◆ **Exercise description**
Can you copy every one of the following entries line for line, changing nothing?

====

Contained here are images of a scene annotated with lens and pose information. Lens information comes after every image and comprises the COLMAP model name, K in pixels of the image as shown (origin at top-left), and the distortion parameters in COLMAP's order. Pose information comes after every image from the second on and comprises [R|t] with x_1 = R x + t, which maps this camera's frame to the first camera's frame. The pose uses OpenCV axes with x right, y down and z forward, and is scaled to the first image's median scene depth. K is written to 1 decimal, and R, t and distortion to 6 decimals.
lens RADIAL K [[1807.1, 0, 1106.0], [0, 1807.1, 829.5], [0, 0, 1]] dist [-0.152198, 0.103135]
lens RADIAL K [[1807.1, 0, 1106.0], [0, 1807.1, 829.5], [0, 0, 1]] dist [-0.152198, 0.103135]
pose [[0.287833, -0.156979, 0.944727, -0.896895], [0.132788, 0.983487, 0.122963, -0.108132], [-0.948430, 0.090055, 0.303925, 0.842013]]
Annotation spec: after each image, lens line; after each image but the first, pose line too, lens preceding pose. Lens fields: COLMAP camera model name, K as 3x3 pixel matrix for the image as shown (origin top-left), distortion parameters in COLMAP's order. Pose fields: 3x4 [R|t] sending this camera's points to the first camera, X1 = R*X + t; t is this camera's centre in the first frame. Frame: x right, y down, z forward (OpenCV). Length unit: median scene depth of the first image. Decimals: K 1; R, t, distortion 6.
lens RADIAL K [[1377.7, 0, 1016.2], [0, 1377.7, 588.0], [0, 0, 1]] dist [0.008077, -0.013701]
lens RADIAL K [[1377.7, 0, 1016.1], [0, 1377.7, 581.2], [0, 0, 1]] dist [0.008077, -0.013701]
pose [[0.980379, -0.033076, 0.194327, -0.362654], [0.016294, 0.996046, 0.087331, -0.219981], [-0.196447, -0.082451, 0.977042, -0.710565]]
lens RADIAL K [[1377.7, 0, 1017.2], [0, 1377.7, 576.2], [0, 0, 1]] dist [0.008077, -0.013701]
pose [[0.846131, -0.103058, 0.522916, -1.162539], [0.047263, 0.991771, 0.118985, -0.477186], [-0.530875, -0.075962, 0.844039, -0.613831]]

====

◆ **Solved problem**
Contained here are images of a scene annotated with lens and pose information. Lens information comes after every image and comprises the COLMAP model name, K in pixels of the image as shown (origin at top-left), and the distortion parameters in COLMAP's order. Pose information comes after every image from the second on and comprises [R|t] with x_1 = R x + t, which maps this camera's frame to the first camera's frame. The pose uses OpenCV axes with x right, y down and z forward, and is scaled to the first image's median scene depth. K is written to 1 decimal, and R, t and distortion to 6 decimals.
lens RADIAL K [[1807.1, 0, 1106.0], [0, 1807.1, 829.5], [0, 0, 1]] dist [-0.152198, 0.103135]
lens RADIAL K [[1807.1, 0, 1106.0], [0, 1807.1, 829.5], [0, 0, 1]] dist [-0.152198, 0.103135]
pose [[0.287833, -0.156979, 0.944727, -0.896895], [0.132788, 0.983487, 0.122963, -0.108132], [-0.948430, 0.090055, 0.303925, 0.842013]]
Annotation spec: after each image, lens line; after each image but the first, pose line too, lens preceding pose. Lens fields: COLMAP camera model name, K as 3x3 pixel matrix for the image as shown (origin top-left), distortion parameters in COLMAP's order. Pose fields: 3x4 [R|t] sending this camera's points to the first camera, X1 = R*X + t; t is this camera's centre in the first frame. Frame: x right, y down, z forward (OpenCV). Length unit: median scene depth of the first image. Decimals: K 1; R, t, distortion 6.
lens RADIAL K [[1377.7, 0, 1016.2], [0, 1377.7, 588.0], [0, 0, 1]] dist [0.008077, -0.013701]
lens RADIAL K [[1377.7, 0, 1016.1], [0, 1377.7, 581.2], [0, 0, 1]] dist [0.008077, -0.013701]
pose [[0.980379, -0.033076, 0.194327, -0.362654], [0.016294, 0.996046, 0.087331, -0.219981], [-0.196447, -0.082451, 0.977042, -0.710565]]
lens RADIAL K [[1377.7, 0, 1017.2], [0, 1377.7, 576.2], [0, 0, 1]] dist [0.008077, -0.013701]
pose [[0.846131, -0.103058, 0.522916, -1.162539], [0.047263, 0.991771, 0.118985, -0.477186], [-0.530875, -0.075962, 0.844039, -0.613831]]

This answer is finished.